Handwerkskammer Ulm regionalisiert ihre Arbeit

Zentrum für Betriebsnachfolge in Biberach

Die Handwerkskammer Ulm eröffnet in Biberach eine Außenstelle, die Ansprechpartner für die Handwerksbetriebe des Landkreises sein soll. Dort können die kleinen und mittleren Betriebe Beratung vor Ort bekommen. „Wir wollen nahe bei unseren Betrieben sein, damit wir hören, was sie beschäftigt und brauchen. Und dann soll der Weg zu uns und unserer Unterstützungsleistung kurz sein.“ Mit diesen beiden Zielsetzungen umschreibt Dr. Tobias Mehlich (links), Hauptgeschäftsführer der Handwerkskammer Ulm die Motive, die zu diesem Schritt geführt haben.
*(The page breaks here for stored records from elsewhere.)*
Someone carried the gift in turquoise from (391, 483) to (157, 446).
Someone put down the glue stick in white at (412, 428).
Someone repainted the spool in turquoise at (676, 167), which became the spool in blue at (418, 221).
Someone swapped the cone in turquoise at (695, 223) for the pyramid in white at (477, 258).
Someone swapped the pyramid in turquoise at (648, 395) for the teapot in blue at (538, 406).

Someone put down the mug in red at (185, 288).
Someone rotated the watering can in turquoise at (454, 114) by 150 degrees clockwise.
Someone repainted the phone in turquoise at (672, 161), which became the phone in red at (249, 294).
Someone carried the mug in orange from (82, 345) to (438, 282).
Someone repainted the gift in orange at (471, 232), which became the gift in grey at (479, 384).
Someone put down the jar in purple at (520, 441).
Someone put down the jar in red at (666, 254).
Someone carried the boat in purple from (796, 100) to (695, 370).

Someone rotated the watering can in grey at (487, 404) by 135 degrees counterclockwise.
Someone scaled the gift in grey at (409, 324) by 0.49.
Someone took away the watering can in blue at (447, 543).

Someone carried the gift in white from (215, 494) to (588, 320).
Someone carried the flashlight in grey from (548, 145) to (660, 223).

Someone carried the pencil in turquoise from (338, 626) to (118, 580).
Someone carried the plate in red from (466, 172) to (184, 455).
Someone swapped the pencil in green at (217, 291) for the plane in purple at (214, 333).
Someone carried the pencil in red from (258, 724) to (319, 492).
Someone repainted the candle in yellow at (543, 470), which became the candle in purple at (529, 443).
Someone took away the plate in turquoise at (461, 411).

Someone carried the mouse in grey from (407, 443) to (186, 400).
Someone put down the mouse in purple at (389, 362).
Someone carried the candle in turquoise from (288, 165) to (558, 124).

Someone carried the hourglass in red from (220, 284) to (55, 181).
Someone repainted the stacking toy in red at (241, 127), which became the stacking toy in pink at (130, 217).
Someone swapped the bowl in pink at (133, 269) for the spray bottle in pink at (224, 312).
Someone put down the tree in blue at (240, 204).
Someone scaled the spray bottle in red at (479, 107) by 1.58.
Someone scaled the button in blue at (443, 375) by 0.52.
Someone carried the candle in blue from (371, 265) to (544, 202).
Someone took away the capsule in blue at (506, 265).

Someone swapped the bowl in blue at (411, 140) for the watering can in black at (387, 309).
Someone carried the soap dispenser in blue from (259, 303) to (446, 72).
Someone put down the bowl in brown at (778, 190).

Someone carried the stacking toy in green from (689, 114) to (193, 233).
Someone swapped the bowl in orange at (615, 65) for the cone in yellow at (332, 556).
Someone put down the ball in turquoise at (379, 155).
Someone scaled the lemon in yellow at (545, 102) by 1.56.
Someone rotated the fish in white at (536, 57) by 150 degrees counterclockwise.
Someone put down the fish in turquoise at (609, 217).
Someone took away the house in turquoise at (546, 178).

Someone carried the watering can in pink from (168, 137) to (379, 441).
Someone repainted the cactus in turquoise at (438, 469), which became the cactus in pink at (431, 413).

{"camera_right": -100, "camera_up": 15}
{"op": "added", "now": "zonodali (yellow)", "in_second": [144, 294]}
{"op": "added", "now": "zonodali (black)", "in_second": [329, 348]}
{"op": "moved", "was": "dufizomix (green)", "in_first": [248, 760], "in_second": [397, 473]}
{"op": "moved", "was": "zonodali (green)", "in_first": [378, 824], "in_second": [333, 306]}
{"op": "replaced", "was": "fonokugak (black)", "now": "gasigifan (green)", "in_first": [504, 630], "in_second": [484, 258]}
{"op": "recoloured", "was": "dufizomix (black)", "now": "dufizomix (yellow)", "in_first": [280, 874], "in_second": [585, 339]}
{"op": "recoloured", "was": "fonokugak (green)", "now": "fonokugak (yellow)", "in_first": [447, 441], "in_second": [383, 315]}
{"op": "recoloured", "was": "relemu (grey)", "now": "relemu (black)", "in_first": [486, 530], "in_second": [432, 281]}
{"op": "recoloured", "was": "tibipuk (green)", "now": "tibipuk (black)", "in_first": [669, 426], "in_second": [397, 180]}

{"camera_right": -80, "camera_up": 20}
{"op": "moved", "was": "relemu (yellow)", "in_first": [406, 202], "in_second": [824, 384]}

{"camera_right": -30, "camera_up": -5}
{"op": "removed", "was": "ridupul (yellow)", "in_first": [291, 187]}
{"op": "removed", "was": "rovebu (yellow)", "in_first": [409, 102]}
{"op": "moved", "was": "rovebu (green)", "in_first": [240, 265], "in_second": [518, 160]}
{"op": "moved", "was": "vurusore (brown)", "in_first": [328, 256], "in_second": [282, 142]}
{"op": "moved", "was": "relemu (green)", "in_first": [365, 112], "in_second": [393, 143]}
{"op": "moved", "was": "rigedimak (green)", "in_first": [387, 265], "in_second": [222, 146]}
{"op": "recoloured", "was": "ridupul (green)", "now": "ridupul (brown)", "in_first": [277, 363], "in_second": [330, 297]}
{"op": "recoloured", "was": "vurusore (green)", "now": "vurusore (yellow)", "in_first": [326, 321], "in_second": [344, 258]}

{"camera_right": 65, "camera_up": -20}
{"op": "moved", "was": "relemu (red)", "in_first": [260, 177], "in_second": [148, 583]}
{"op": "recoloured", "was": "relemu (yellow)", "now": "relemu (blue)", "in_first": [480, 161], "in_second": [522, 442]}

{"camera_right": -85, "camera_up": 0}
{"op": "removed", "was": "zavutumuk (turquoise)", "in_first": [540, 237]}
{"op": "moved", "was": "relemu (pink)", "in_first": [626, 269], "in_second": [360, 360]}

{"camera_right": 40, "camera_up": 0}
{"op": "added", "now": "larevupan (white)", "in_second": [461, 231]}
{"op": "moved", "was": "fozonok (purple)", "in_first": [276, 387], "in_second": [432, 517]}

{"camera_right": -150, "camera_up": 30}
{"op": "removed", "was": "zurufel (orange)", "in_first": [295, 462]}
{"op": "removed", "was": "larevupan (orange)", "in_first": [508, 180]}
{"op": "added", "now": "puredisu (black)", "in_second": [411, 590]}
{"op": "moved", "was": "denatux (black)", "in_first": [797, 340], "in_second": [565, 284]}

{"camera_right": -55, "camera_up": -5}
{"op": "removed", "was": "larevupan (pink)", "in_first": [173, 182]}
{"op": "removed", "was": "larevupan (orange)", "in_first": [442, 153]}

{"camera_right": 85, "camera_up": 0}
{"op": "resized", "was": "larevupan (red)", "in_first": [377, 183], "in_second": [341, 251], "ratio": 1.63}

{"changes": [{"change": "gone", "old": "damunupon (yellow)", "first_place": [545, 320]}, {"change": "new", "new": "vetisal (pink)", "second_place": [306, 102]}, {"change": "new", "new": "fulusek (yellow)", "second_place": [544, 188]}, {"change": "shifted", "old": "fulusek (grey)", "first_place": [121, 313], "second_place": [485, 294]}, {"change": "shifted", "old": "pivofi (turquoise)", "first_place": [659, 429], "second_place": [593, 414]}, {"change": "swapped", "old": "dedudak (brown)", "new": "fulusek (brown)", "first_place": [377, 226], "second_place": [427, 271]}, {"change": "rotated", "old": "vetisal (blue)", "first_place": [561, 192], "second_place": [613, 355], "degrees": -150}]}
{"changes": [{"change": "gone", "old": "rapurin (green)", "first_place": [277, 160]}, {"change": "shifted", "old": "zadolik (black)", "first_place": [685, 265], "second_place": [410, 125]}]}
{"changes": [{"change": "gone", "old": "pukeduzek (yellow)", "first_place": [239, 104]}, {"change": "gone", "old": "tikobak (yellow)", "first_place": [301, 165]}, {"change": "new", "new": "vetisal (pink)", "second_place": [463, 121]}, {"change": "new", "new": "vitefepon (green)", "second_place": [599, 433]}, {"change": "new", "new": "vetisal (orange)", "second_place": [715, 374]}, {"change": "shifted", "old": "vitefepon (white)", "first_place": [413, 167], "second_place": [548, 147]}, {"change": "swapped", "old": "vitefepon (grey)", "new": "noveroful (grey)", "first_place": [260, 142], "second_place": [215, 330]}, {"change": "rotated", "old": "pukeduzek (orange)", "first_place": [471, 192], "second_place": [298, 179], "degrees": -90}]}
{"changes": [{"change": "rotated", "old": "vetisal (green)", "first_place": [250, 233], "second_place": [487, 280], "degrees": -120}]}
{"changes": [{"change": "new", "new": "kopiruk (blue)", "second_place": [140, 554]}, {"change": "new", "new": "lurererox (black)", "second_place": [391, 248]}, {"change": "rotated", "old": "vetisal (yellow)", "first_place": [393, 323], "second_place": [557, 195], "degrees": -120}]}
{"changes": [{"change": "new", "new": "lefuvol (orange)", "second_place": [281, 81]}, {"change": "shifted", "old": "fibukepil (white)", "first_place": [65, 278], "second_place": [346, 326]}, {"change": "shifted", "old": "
Im Landkreis Biberach betreut die Handwerkskammer insgesamt 2.619 Betriebe vom Anlagenmechaniker, Bäcker, Friseur, Schreiner, Zimmerer, Baubetrieb, Metall, Kfz, Augenoptiker oder Hörakustiker bis zum Zahntechniker mit insgesamt 14.800 Beschäftigten. Gegenwärtig sind 1.138 Auszubildende in die zentrale Lehrlingsrolle der Handwerkskammer Ulm eingetragen. In den Handwerksbetrieben des Landkreises wird dabei ungefähr ein Umsatz von 1,55 Milliarden Euro gemacht. „Handwerk ist regional, da können wir nicht nur überregional vorkommen. Das Handwerk ist ein wichtiger Wirtschaftszweig für den Wohlstand und die Versorgung der Verbraucher und damit die Lebensqualität im Landkreis Biberach. Wir wollen mit unseren Leistungen und unseren Partnern vor Ort helfen, diese Stärke zu erhalten“, so Mehlich.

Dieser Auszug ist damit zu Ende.